[Multi-frame object listings]
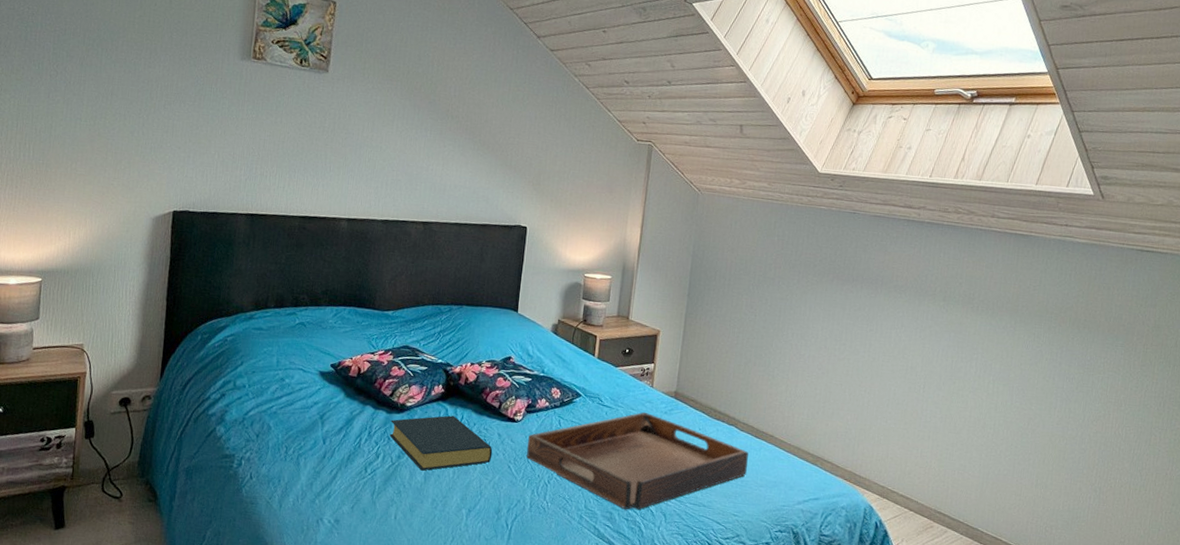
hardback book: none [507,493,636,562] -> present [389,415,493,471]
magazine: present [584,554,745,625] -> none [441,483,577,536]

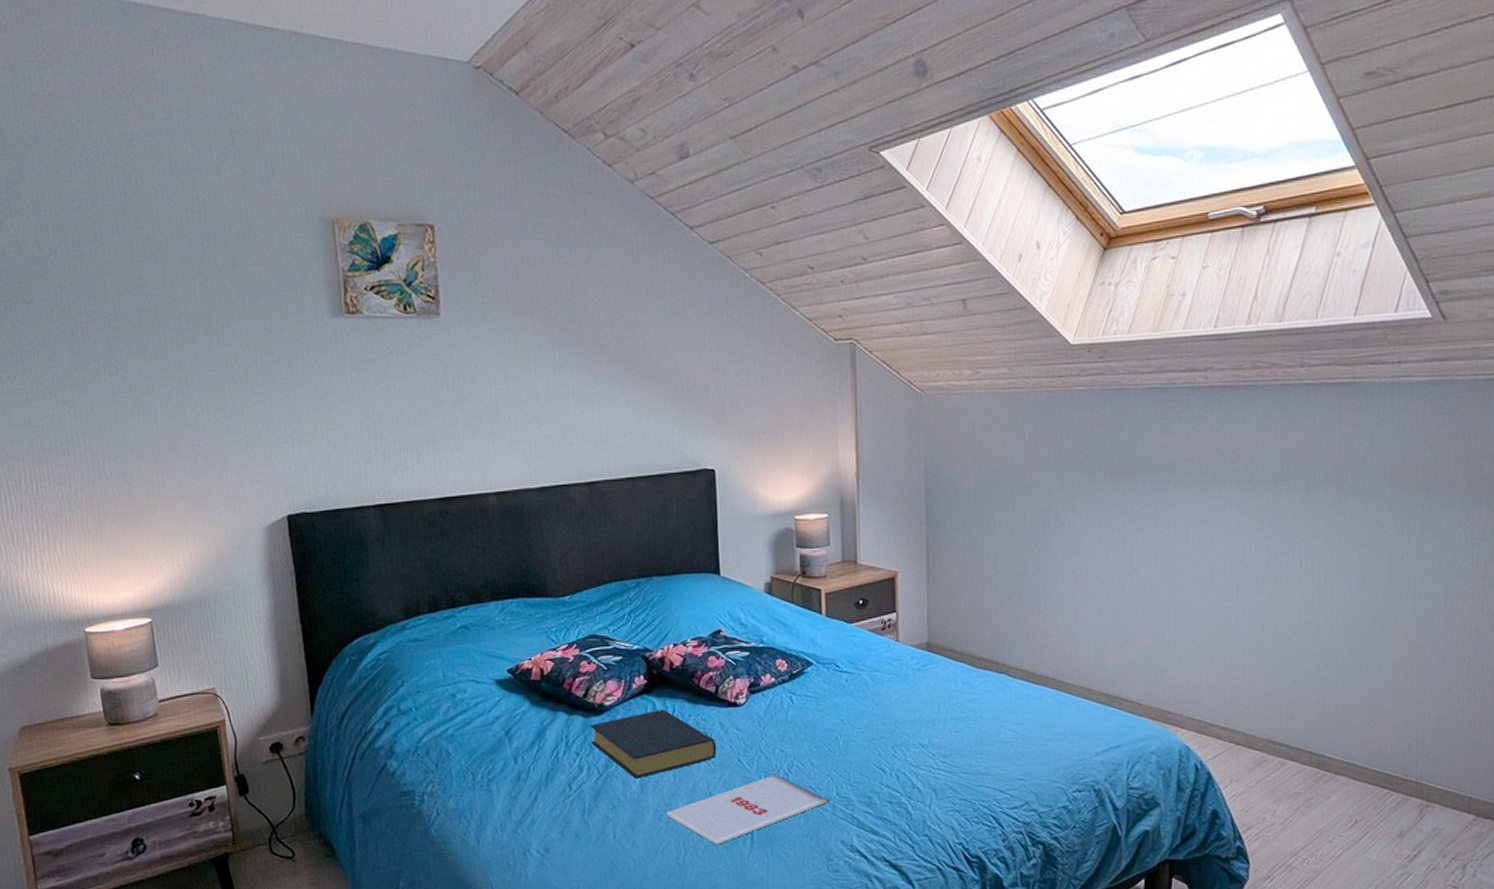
magazine: none [441,483,577,536] -> present [666,774,828,845]
serving tray: present [526,411,749,509] -> none [757,672,1028,790]

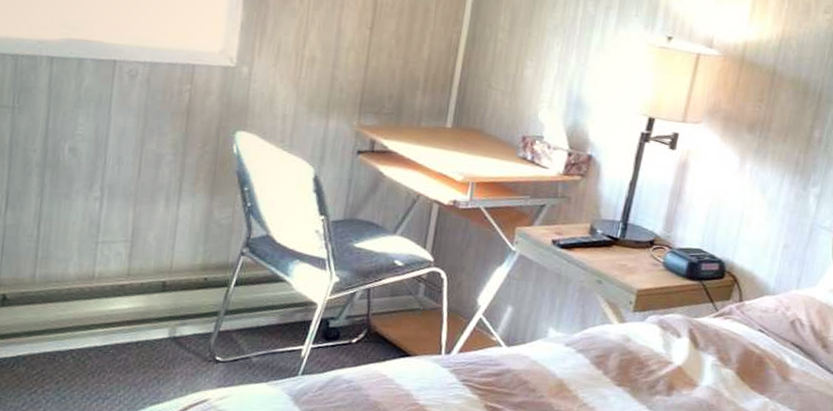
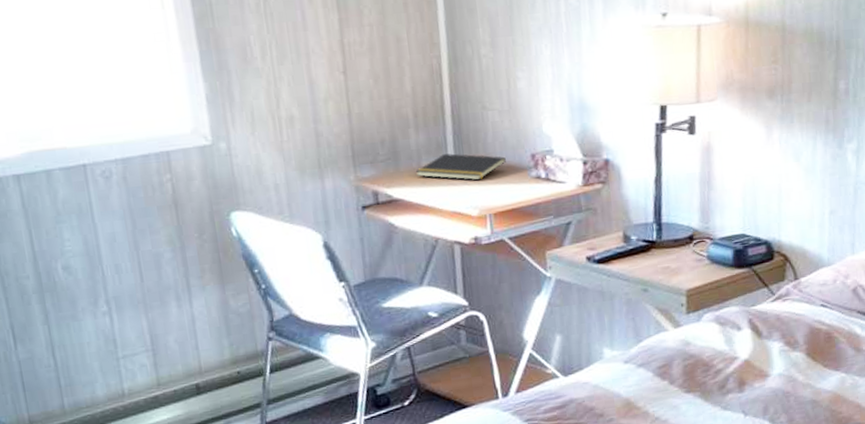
notepad: none [413,119,499,150] -> present [415,153,506,181]

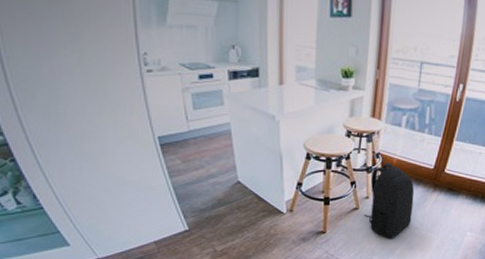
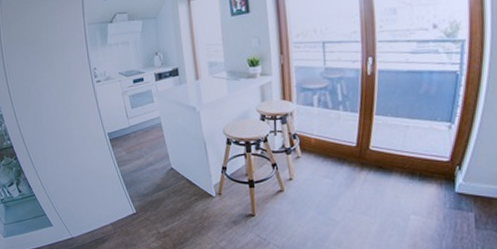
backpack: present [363,163,415,238] -> none [289,143,342,222]

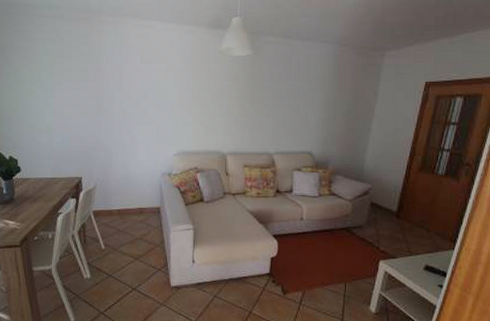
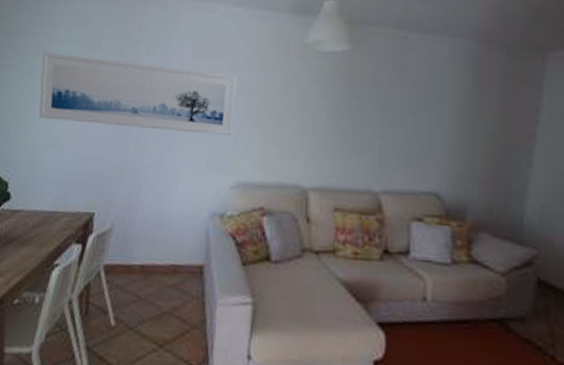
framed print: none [28,63,173,119] -> present [39,52,236,135]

_To do:_ Return the entries above exactly, skipping any images.

_Answer to this problem:_
hardback book: none [507,493,636,562] -> present [389,415,493,471]
magazine: present [584,554,745,625] -> none [441,483,577,536]

magazine: none [441,483,577,536] -> present [666,774,828,845]
serving tray: present [526,411,749,509] -> none [757,672,1028,790]

notepad: none [413,119,499,150] -> present [415,153,506,181]

backpack: present [363,163,415,238] -> none [289,143,342,222]

framed print: none [28,63,173,119] -> present [39,52,236,135]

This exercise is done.